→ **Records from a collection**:

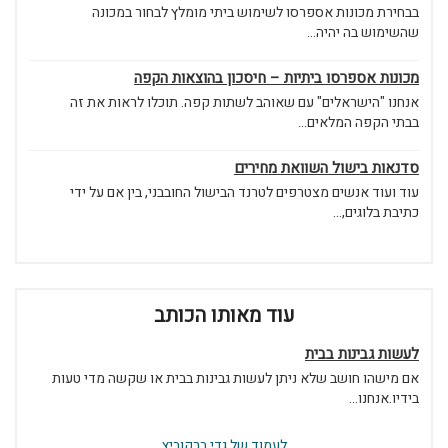
בבחירת מכונות אספרסו לשימוש ביתי מומלץ לבחור במכונה
שהשימוש בה יהיה...
מכונות אספרסו ביתיות – חיסכון בהוצאות הקפה
אנחנו "הישראלים" עם שאוהב לשתות קפה. תוכלו לראות את זה
בבתי הקפה המלאים...
סדנאות בישול השוואת מחירים
עוד ועוד אנשים מצטרפים לטרנד הבישול החובבני, בין אם על ידי
כתיבת בלוגים,...
עוד מאותו הכותב
לעשות גבינות בבית
אם מישהו חושב שלא ניתן לעשות גבינות בבית או שקשה מדי טעות
בידיו.אנחנו...
לעמוד של גדי ברקוביץ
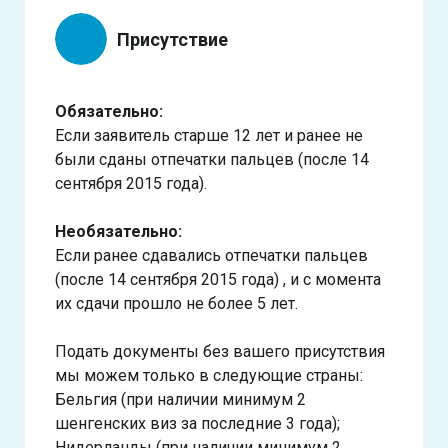
Присутствие
Обязательно:
Если заявитель старше 12 лет и ранее не
были сданы отпечатки пальцев (после 14
сентября 2015 года).
Необязательно:
Если ранее сдавались отпечатки пальцев
(после 14 сентября 2015 года) , и с момента
их сдачи прошло не более 5 лет.
Подать документы без вашего присутствия
мы можем только в следующие страны:
Бельгия (при наличии минимум 2
шенгенских виз за последние 3 года);
Нидерланды (при наличии минимум 2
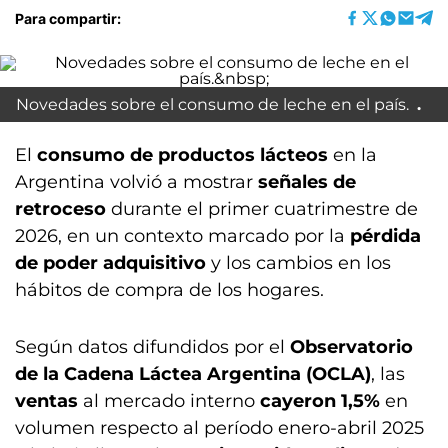
Para compartir:
Novedades sobre el consumo de leche en el país.
El
consumo de productos lácteos
en la
Argentina volvió a mostrar
señales de
retroceso
durante el primer cuatrimestre de
2026, en un contexto marcado por la
pérdida
de poder adquisitivo
y los cambios en los
hábitos de compra de los hogares.
Según datos difundidos por el
Observatorio
de la Cadena Láctea Argentina (OCLA)
, las
ventas
al mercado interno
cayeron 1,5%
en
volumen respecto al período enero-abril 2025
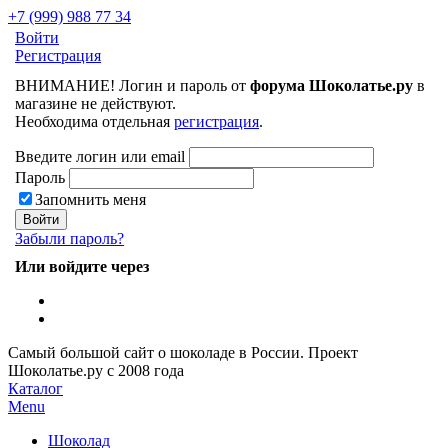
+7 (999) 988 77 34
Войти
Регистрация
ВНИМАНИЕ! Логин и пароль от
форума Шоколатье.ру
в
магазине не действуют.
Необходима отдельная
регистрация
.
Введите логин или email
Пароль
Запомнить меня
Забыли пароль?
Или войдите через
Самый большой сайт о шоколаде в России.
Проект
Шоколатье.ру
с 2008 года
Каталог
Menu
Шоколад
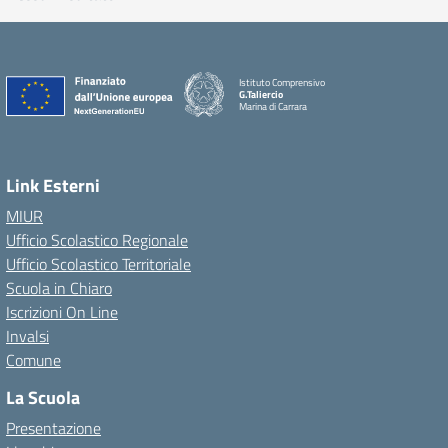
Istituto Comprensivo
G.Taliercio
Marina di Carrara
Link Esterni
MIUR
Ufficio Scolastico Regionale
Ufficio Scolastico Territoriale
Scuola in Chiaro
Iscrizioni On Line
Invalsi
Comune
La Scuola
Presentazione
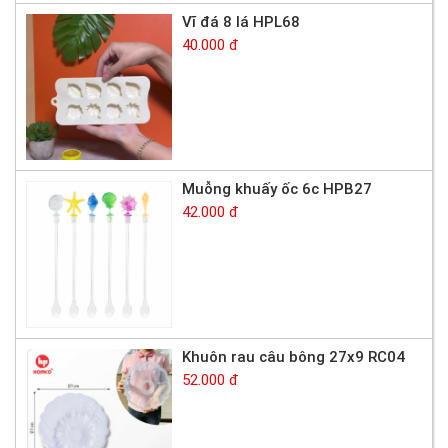
Vĩ đá 8 lá HPL68
40.000 đ
Muỗng khuấy ốc 6c HPB27
42.000 đ
Khuôn rau câu bông 27x9 RC04
52.000 đ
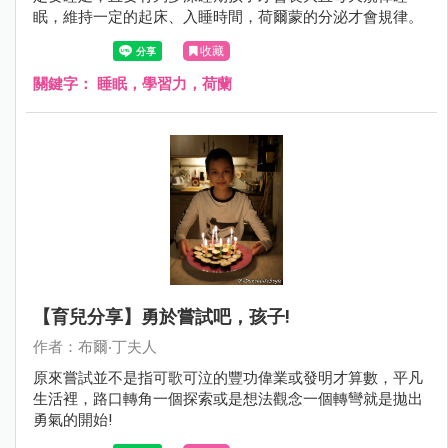
眠，維持一定的起床、入睡時間，荷爾蒙的分泌才會規律。
收藏
關鍵字：
睡眠，學習力，荷蘭
【育兒分享】勇於嘗試吧，孩子!
作者：布爾‧丁夫人
原來嘗試並不是指可歌可泣的豐功偉業或發明才算數，平凡
生活裡，路口轉角一個探索或是想法觀念一個轉彎就是拋出
勇氣的開始!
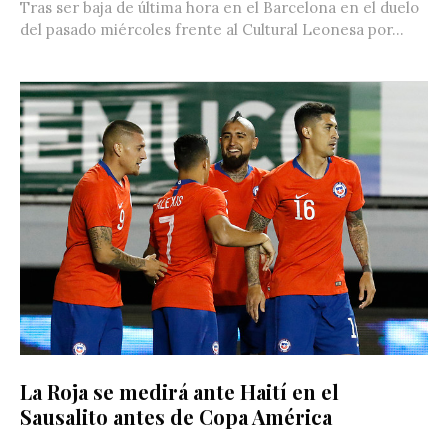
Tras ser baja de última hora en el Barcelona en el duelo
del pasado miércoles frente al Cultural Leonesa por...
La Roja se medirá ante Haití en el
Sausalito antes de Copa América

→ **JOB ITEM**:
Report each line above containing the string "גבינות".

→ **RESULT**:
לעשות גבינות בבית
אם מישהו חושב שלא ניתן לעשות גבינות בבית או שקשה מדי טעות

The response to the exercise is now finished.